Raiders rookie Josh Jacobs buys formerly homeless father a house

For a time, while he was raising his future NFL running back son and four siblings in north Tulsa, Marty Jacobs was unable to provide his children with any home at all.|

Without knowing its context, the tweet Josh Jacobs posted on Tuesday might have come across as merely pleasant tidings, a newly wealthy athlete doing right by one of his parents.

“Blessed just bought my pops a house,” the Oakland Raiders running back wrote.

That act, however, carried much deeper significance to Jacobs and his family, which was reflected in the teary-eyed reaction his father displayed in a video subsequently posted online.

For a time, while he was raising his future Alabama star of a son and four siblings in north Tulsa, Marty Jacobs was unable to provide his children with any home at all. He persevered as best he could, though, including caring for and protecting Josh Jacobs as they lived out of a car, and before becoming a ?first-round pick last year the latter said admiringly of his father, “I don’t know how he did it.”

In Tuesday’s video, taken from Jacobs’ Instagram account and shared by the Raiders, he can be heard laughingly asking his father while in the new house, “Why are you trying not to cry, dude?”

During his three years at Alabama, Jacobs spoke little of his challenging childhood, but a Crimson Tide communications staffer eventually convinced him that sharing his experience might help others.

“Being able to tell my story - which I definitely didn’t want to do initially - is huge because I can see that it’s bigger than me,” Jacobs said last year to Yahoo Sports.

Jacobs initially grew up with both of his parents, but they separated when he was eight and went on to a divorce. While those proceedings played out, he went to live with his father while his four siblings, including one who had a different father, stayed with his mother.

When Jacobs joined his father, a dwelling the latter thought he had lined up fell through, and for approximately two weeks the pair lived out of a Chevy Suburban. Marty Jacobs would try to find a suitable parking spot for the night, but he also made sure to keep a gun handy, just in case.

“I remember seeing him not sleep,” Josh said last year of that period (via NFL.com). “It’s crazy because I didn’t notice that I was sleeping in a car. I was just thinking that I was falling asleep and waking up. I didn’t think anything about it because I felt safe. He would just drive around until he found a place to sleep, and then I’d get up the next day and go to school.”

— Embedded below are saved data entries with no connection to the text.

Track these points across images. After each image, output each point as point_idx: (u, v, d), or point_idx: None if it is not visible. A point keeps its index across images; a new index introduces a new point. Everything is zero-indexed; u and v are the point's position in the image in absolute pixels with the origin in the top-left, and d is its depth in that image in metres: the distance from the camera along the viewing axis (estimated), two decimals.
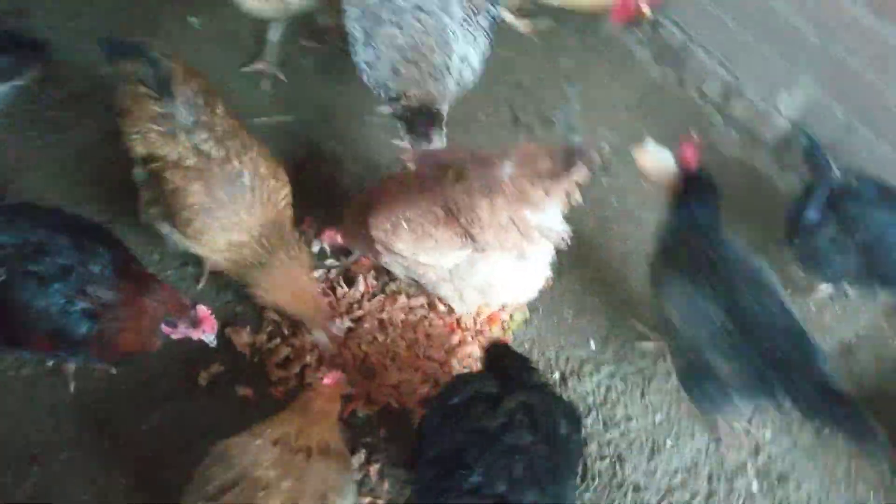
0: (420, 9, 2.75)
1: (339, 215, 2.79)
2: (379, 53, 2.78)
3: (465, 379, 2.22)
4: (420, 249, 2.44)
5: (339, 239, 2.79)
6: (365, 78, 2.86)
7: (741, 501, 2.61)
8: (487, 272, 2.48)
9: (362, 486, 2.45)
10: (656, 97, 3.67)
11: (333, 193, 3.08)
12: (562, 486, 1.98)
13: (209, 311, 2.32)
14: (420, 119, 2.75)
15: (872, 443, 2.14)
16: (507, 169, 2.29)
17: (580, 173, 2.25)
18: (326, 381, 2.24)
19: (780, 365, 2.18)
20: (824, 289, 3.03)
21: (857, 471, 2.68)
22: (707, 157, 3.34)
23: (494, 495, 1.86)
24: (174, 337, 2.32)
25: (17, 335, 2.21)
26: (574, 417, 2.14)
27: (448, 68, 2.79)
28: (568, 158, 2.23)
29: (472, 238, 2.37)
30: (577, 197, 2.34)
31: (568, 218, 2.46)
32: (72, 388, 2.53)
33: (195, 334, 2.32)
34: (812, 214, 2.81)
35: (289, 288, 2.51)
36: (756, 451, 2.70)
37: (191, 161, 2.44)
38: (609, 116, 3.53)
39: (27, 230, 2.20)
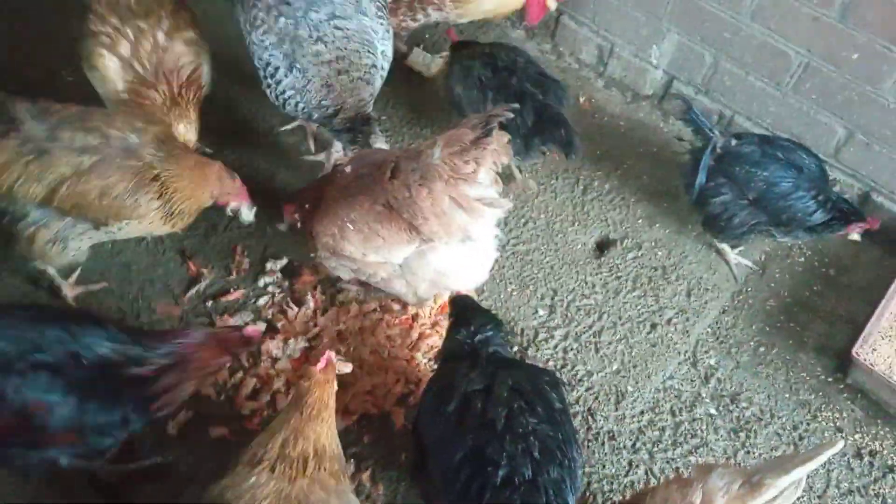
0: (337, 16, 2.70)
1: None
2: (307, 75, 2.72)
3: (447, 383, 2.22)
4: (369, 249, 2.46)
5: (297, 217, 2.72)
6: (292, 106, 2.79)
7: (704, 426, 2.81)
8: (437, 261, 2.51)
9: (358, 494, 2.46)
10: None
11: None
12: (573, 452, 2.08)
13: (256, 327, 2.50)
14: (358, 127, 2.76)
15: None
16: (436, 153, 2.32)
17: (499, 135, 2.30)
18: (320, 365, 2.18)
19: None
20: (730, 251, 3.22)
21: (797, 379, 2.94)
22: (595, 117, 3.65)
23: (524, 481, 1.94)
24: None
25: (40, 438, 2.07)
26: (557, 385, 2.23)
27: (376, 67, 2.81)
28: (485, 124, 2.27)
29: (418, 230, 2.39)
30: (504, 159, 2.39)
31: None
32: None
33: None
34: (701, 180, 3.02)
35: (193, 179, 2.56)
36: (706, 378, 2.91)
37: None
38: None
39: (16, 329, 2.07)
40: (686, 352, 2.97)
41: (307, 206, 2.60)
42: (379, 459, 2.56)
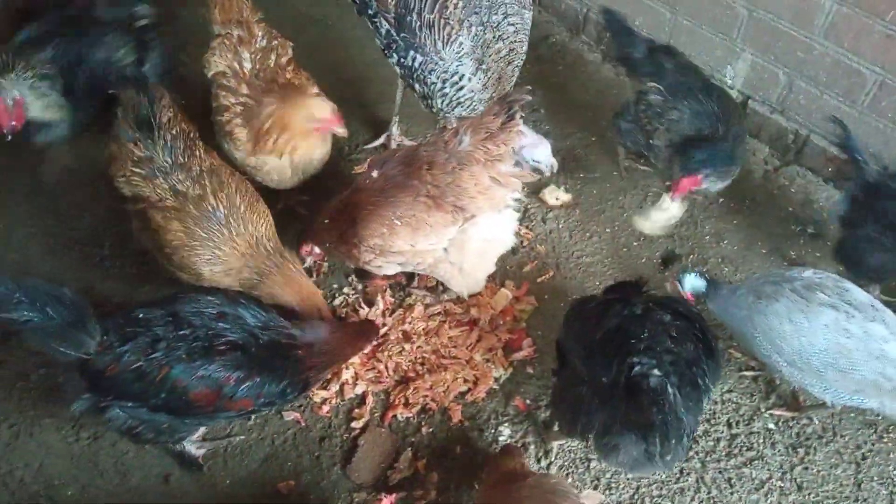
0: (509, 14, 3.10)
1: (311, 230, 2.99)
2: (489, 73, 3.08)
3: (589, 296, 2.54)
4: (418, 238, 2.69)
5: (317, 251, 3.00)
6: (463, 108, 3.11)
7: (762, 440, 2.81)
8: (479, 233, 2.75)
9: (413, 482, 2.65)
10: (613, 92, 3.94)
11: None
12: (709, 337, 2.26)
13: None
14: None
15: None
16: (465, 140, 2.62)
17: (520, 115, 2.58)
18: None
19: None
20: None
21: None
22: None
23: (664, 349, 2.13)
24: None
25: (224, 405, 2.40)
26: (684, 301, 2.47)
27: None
28: (507, 107, 2.57)
29: (464, 209, 2.66)
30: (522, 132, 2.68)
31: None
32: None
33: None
34: (842, 209, 2.89)
35: (293, 295, 2.72)
36: (767, 394, 2.91)
37: (169, 201, 2.67)
38: (574, 116, 3.82)
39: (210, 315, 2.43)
40: (748, 366, 2.97)
41: (334, 229, 2.83)
42: (435, 450, 2.73)
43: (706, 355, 2.23)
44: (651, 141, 3.19)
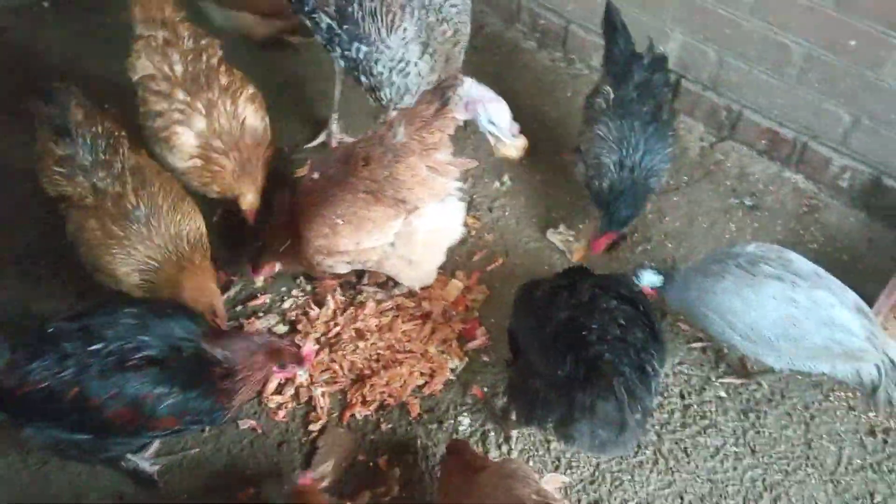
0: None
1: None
2: (435, 56, 3.05)
3: (535, 281, 2.52)
4: (362, 236, 2.67)
5: (278, 268, 2.98)
6: (412, 95, 3.06)
7: (714, 408, 2.88)
8: (425, 224, 2.74)
9: (375, 477, 2.64)
10: (550, 78, 3.98)
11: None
12: (653, 319, 2.31)
13: (314, 347, 2.69)
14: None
15: None
16: (399, 132, 2.61)
17: (454, 101, 2.61)
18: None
19: None
20: None
21: None
22: None
23: (615, 337, 2.17)
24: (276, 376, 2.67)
25: (147, 424, 2.28)
26: (628, 278, 2.50)
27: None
28: (440, 94, 2.59)
29: (405, 201, 2.65)
30: (460, 116, 2.75)
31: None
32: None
33: (295, 371, 2.61)
34: None
35: (193, 295, 2.62)
36: (716, 363, 2.98)
37: (89, 199, 2.62)
38: (512, 103, 3.81)
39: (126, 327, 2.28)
40: (696, 337, 3.04)
41: (286, 237, 2.80)
42: (395, 445, 2.72)
43: (653, 339, 2.27)
44: (579, 136, 3.22)
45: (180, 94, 2.87)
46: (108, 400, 2.19)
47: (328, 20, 3.00)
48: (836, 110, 3.34)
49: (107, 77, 3.37)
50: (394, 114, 2.84)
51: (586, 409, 2.13)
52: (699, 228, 3.40)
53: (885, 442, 2.79)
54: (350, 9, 2.94)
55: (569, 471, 2.69)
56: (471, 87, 3.07)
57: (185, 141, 2.86)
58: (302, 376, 2.77)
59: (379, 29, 2.95)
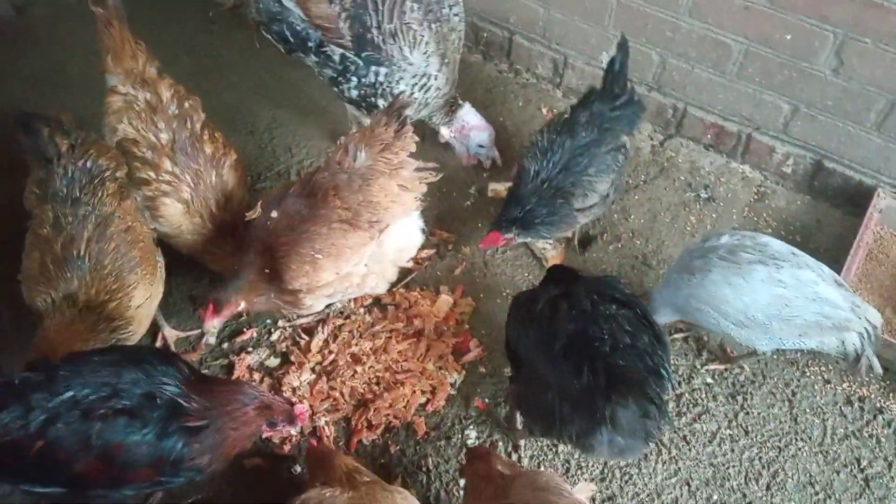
0: (452, 4, 3.16)
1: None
2: (450, 65, 3.13)
3: (528, 294, 2.52)
4: (341, 264, 2.66)
5: (242, 307, 2.74)
6: (432, 104, 3.16)
7: (704, 395, 2.99)
8: (393, 240, 2.79)
9: None
10: (500, 90, 4.05)
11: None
12: (654, 322, 2.33)
13: (304, 408, 2.53)
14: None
15: None
16: (361, 157, 2.64)
17: (406, 119, 2.68)
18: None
19: None
20: None
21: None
22: None
23: (626, 346, 2.18)
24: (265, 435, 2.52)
25: (122, 475, 2.15)
26: (618, 281, 2.48)
27: None
28: (396, 115, 2.65)
29: (379, 221, 2.67)
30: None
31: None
32: None
33: (288, 430, 2.50)
34: None
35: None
36: (699, 351, 3.10)
37: (46, 231, 2.53)
38: None
39: (96, 375, 2.15)
40: (676, 328, 3.15)
41: (264, 281, 2.68)
42: (407, 465, 2.70)
43: (658, 341, 2.29)
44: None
45: (167, 165, 2.76)
46: (78, 452, 2.08)
47: (340, 51, 3.00)
48: (776, 101, 3.53)
49: None
50: (344, 140, 2.80)
51: (609, 419, 2.15)
52: (662, 223, 3.52)
53: (862, 409, 2.96)
54: (369, 35, 2.95)
55: (579, 471, 2.74)
56: (467, 112, 3.16)
57: (173, 213, 2.78)
58: (296, 433, 2.70)
59: (401, 48, 2.98)
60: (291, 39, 3.05)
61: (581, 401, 2.20)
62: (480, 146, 3.41)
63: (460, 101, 3.16)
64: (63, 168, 2.57)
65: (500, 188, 3.51)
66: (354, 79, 3.04)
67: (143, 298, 2.60)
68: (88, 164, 2.60)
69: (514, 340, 2.53)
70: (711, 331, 2.82)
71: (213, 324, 2.66)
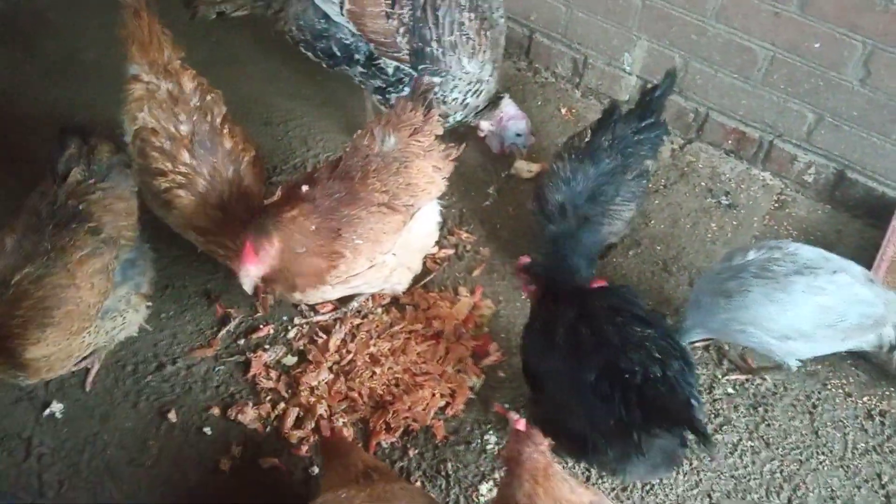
0: (497, 7, 3.18)
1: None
2: (496, 66, 3.15)
3: (546, 320, 2.41)
4: (376, 250, 2.63)
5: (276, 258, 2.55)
6: (479, 104, 3.19)
7: (725, 405, 2.95)
8: (419, 226, 2.80)
9: None
10: (519, 88, 3.99)
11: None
12: (679, 343, 2.28)
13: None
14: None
15: None
16: (390, 141, 2.64)
17: (433, 102, 2.70)
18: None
19: None
20: None
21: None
22: (578, 126, 3.81)
23: (658, 377, 2.12)
24: None
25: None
26: (635, 295, 2.43)
27: None
28: (422, 100, 2.67)
29: (414, 205, 2.67)
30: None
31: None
32: None
33: None
34: None
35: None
36: (720, 361, 3.06)
37: (8, 239, 2.43)
38: None
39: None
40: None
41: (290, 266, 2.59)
42: (426, 470, 2.65)
43: (686, 365, 2.24)
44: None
45: (185, 157, 2.69)
46: None
47: (395, 64, 2.98)
48: (801, 109, 3.49)
49: None
50: (369, 124, 2.75)
51: (646, 450, 2.11)
52: (683, 229, 3.48)
53: (883, 424, 2.92)
54: (428, 49, 2.93)
55: (600, 481, 2.69)
56: (507, 104, 3.14)
57: (187, 205, 2.70)
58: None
59: (460, 59, 2.96)
60: (339, 54, 3.02)
61: (614, 433, 2.15)
62: (518, 135, 3.40)
63: (500, 94, 3.14)
64: (55, 195, 2.47)
65: (523, 167, 3.53)
66: (407, 89, 2.99)
67: (38, 354, 2.42)
68: (80, 206, 2.48)
69: (532, 368, 2.47)
70: (756, 349, 2.77)
71: (251, 270, 2.45)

Within a few months, Marty Jacobs had found an apartment but he also gained custody of his son’s four siblings. As cramped as conditions were there, space got even tighter when the family was forced to pack its possessions into the Suburban and spend several months trying to bounce from one bargain-rate hotel to another.

“I understood what was going on, but I didn’t think it was as bad as it really was,” Josh Jacobs told the Post in 2019. “I guess I kind of normalized everything.”

Even after emerging as a star athlete in high school and getting recruited by the powerhouse Crimson Tide, Jacobs found that old habits died hard, at least when it came to his overnight arrangements. He told Yahoo Sports that “just being able to sit on a bed and get comfortable sleep” in his dorm room made for “definitely a surreal feeling.”

“Every time I get in a bed,” he said, “I think, wow, how far I’ve come.”

Jacobs’ journey added another noteworthy chapter in his first NFL season, when he went from being a part-time player at Alabama to the featured element in Oakland’s rushing attack. Over 13 games for the Raiders before injuries cut short his campaign, Jacobs averaged 4.8 yards per carry, tied with Carolina Panthers star Christian McCaffrey for 10th in the NFL, while running for 1,150 yards and seven touchdowns.

The 5-foot-10, 220-pound back tacked on 166 yards with 20 receptions, made the league’s all-rookie team and is considered a front-runner for NFL Offensive Rookie of the Year honors. He was also hailed by Pro Football Focus as the first NFL back since 2006 to get an elusive rating from the website of over 100 while rushing more than 200 times.

Given his background, though, some of the most important numbers attained last year by Jacobs likely came in early July, when he inked a Raiders contract that will pay him almost $12 million in guaranteed money over the next four seasons, with a $6.7 million signing bonus.

A father himself for several years, Jacobs has spoken of knowing his young son will grow up in far different circumstances, but also of wanting the child to “understand” what he went through “to the point where he doesn’t feel like he’s privileged or he doesn’t treat people differently.”

Of his son’s grandfather, Jacobs said last year (via Yahoo Sports), “He basically showed me how to be a father, how to be a parent - the proper way, regardless of what cards you’re dealt.”

On Tuesday, Jacobs reiterated on social media that he felt “blessed,” and he added, “I’ve spoke everything I was going to do into existence.”